The victims
are thought to have suffocated after inhaling fumes from fuel after the
boat took on water in the hold, the captain of the navy ship leading the
rescue said on Italian state television.
Commander
Massimo Tozzi, speaking from the ship, said that when his men boarded
the migrant boat they found the dead in the hold "immersed in water,
fuel and human excrement".
Migrants
who have arrived in Italy say human traffickers based in lawless Libya
charge them between $1,200 and $1,800 for a place on the deck of boats.

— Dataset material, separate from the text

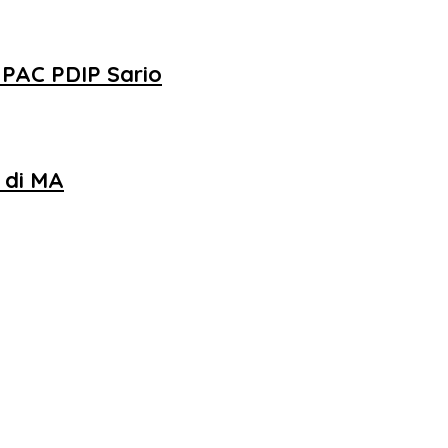
PAC PDIP Sario
 di MA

Those crammed in the hold pay about half as much as those above.
Admiral
Pierpaolo Libuffo, head of Italy's rescue operations, told Italian
television that 312 survivors had been taken on board, including 45
women and 3 children.
He said
seven bodies of the dead had been brought aboard the navy ship and some
30 others were still in the hold. The boat was being towed to the
Italian island of Lampedusa.
Video provided by the navy showed the
blue migrant boat, which appeared to be about 20 metres long and made
of wood, was still afloat when rescuers arrived.
"Either
the international community does something to resolve the Libyan
situation or this will not be the last tragedy," Interior Minister
Angelino Alfano said.
It was
the second such fatal incident in the Mediterranean this week, during
which about 2,000 migrants have been rescued. Last Tuesday, up to 50
migrants went missing when a large rubber dinghy sank in the
Mediterranean Sea.
Around 200 migrants were presumed killed earlier this month off the coast of Libya when their boat capsized
The Mediterranean has become the world's most deadly crossing point for migrants.
More
than 2,300 people fleeing war and poverty have died this year in
attempts to reach Europe by boat, compared with 3,279 deaths during the
whole of last year, the International Organisation for Migration said.
The
Geneva-based organisation said the number of migrants who have crossed
the Mediterranean so far this year is approaching a quarter of a
million, compared with 219,000 for all of last year.
More than 100,000 have arrived in Italy so far this year, Alfano said.